Epelboim JJulie , Booth JRJames , Steinman RMRobert . Vision research. 1994 7 ; 34(13). 1735-66

ABSTRACT

According to current theories of reading, the reader’s saccades are guided primarily by spaces between words, clearly the most prominent visual feature in most modern texts. This belief was investigated by recording eye movements with unprecedented accuracy and precision while subjects read spaced and unspaced passages both silently and aloud. Modest increases in fixation durations and decreases in overall reading speed were observed when unspaced texts were read. However, subjects read unspaced texts with the same level of comprehension and percentage of regressions as they read spaced texts. The only global eye movement parameter that changed appreciably when spaces were removed was progressive (rightward) saccade length. Progressive saccades were shorter in unspaced texts.

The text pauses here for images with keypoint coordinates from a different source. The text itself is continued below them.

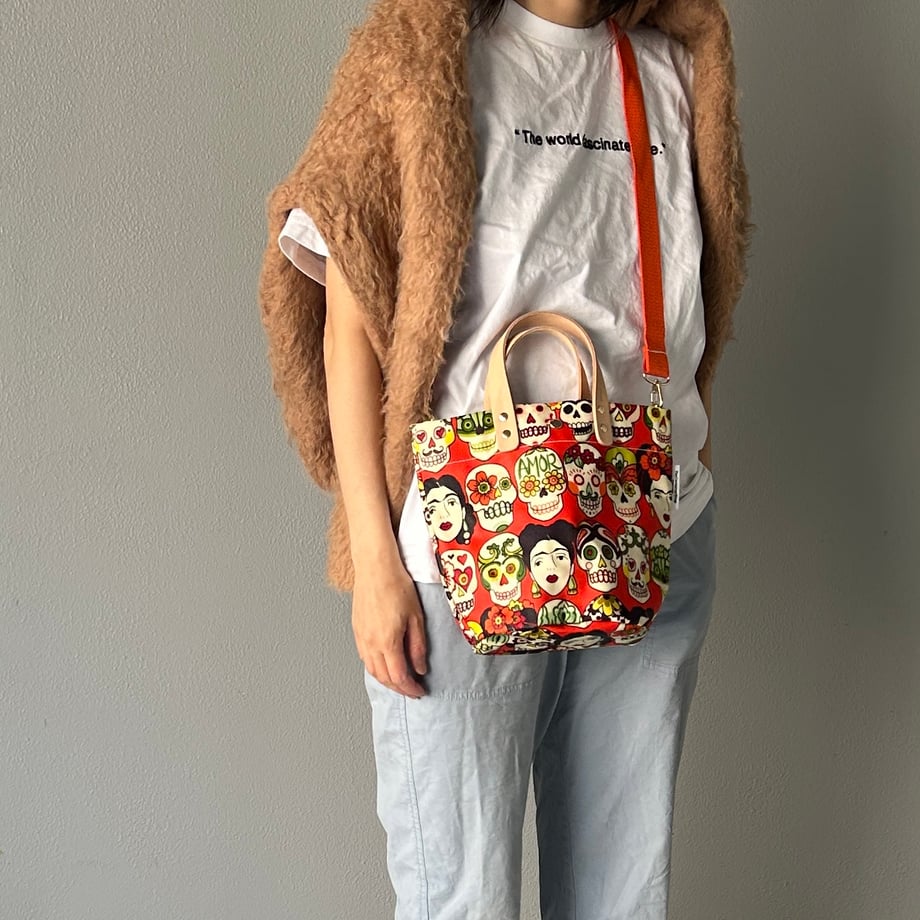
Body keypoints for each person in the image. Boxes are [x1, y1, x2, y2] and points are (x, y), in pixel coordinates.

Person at [258, 0, 750, 916]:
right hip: (464, 539)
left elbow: (696, 302)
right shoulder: (424, 56)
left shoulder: (677, 67)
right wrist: (375, 560)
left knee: (622, 896)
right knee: (462, 899)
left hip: (653, 526)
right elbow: (349, 316)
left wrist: (697, 461)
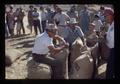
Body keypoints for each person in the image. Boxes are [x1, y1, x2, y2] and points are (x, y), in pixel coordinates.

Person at [104, 8, 114, 79]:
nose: (105, 17)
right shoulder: (110, 24)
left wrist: (104, 40)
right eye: (104, 16)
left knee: (110, 69)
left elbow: (111, 43)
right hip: (112, 50)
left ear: (111, 15)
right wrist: (106, 34)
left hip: (114, 50)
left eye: (106, 16)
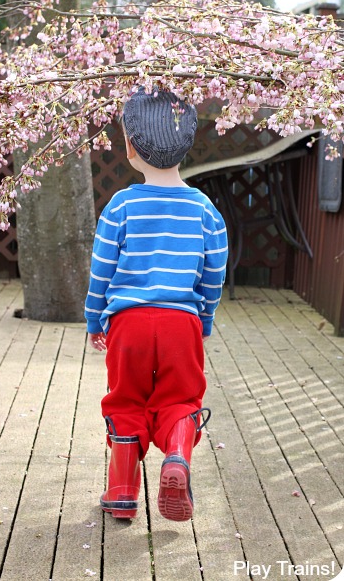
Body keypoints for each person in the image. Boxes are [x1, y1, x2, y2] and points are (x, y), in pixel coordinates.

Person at [85, 87, 228, 522]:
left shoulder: (122, 205)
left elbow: (101, 270)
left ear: (130, 145)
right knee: (181, 397)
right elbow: (213, 275)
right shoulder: (205, 210)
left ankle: (123, 491)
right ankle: (177, 457)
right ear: (187, 143)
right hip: (180, 323)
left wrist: (96, 320)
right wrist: (203, 320)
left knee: (125, 400)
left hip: (127, 322)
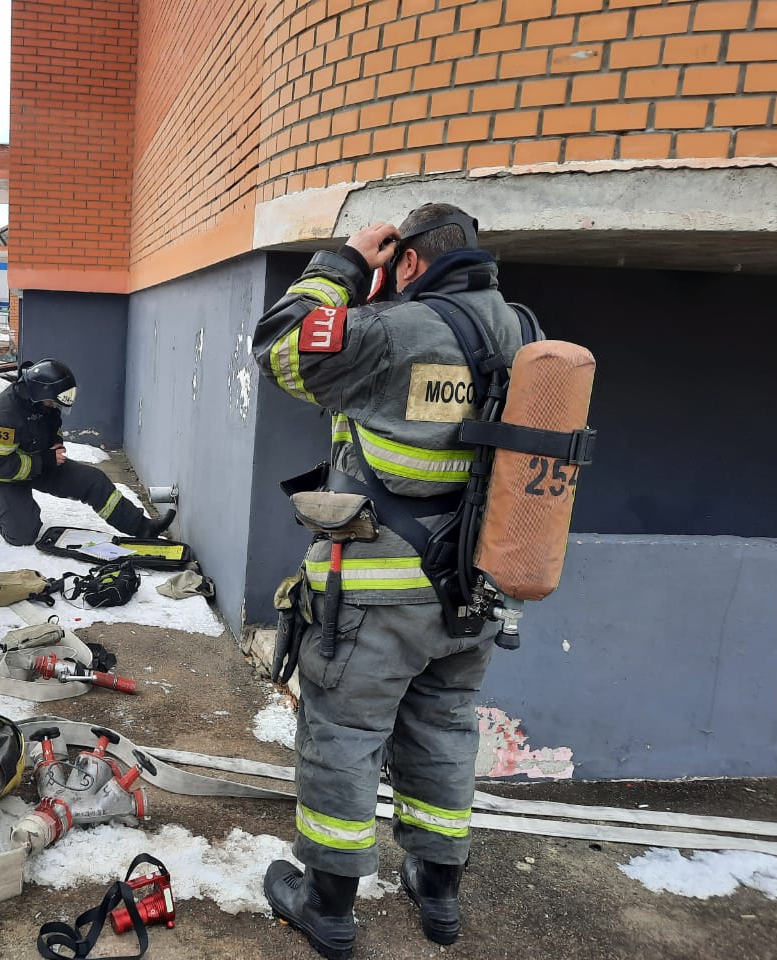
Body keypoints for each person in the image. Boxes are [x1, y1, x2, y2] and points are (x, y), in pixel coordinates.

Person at [253, 203, 527, 958]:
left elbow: (278, 348)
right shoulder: (522, 332)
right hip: (472, 591)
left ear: (407, 261)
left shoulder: (395, 332)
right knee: (442, 732)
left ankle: (329, 907)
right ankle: (437, 895)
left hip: (375, 595)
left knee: (342, 737)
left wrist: (341, 263)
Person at [0, 358, 174, 545]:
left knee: (93, 481)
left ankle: (142, 527)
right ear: (41, 392)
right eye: (53, 403)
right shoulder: (4, 416)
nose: (55, 406)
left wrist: (55, 442)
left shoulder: (42, 403)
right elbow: (1, 466)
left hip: (37, 462)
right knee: (23, 534)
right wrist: (45, 460)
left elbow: (53, 427)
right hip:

However, unspaced texts were denser and narrower because they were constructed so as to contain the same number of words/line as the spaced texts. This meant that unspaced texts contained more informational characters/degree of visual angle. The observed decrease in progressive saccade lengh tended to be proportional to this increase in text density. Therefore, the number of saccades/line of text remained approximately the same in both spaced and unspaced texts. Furthermore, a detailed examination of local eye movement properties, i.e. where within words the subjects fixated and how many times they fixated words of different lengths, suggested that the same oculomotor strategy was used for reading spaced and unspaced texts. This was true for both silent reading and reading aloud. Thus, a model that could explain reading spaced texts could also explain reading unspaced texts with only a change of a single global parameter, namely, saccade length. We conclude that the current tendency to emphasize spaces as guides to reading eye movements must be reconsidered. Words, not spaces, may serve as the perceptual units that guide the line of sight through the text.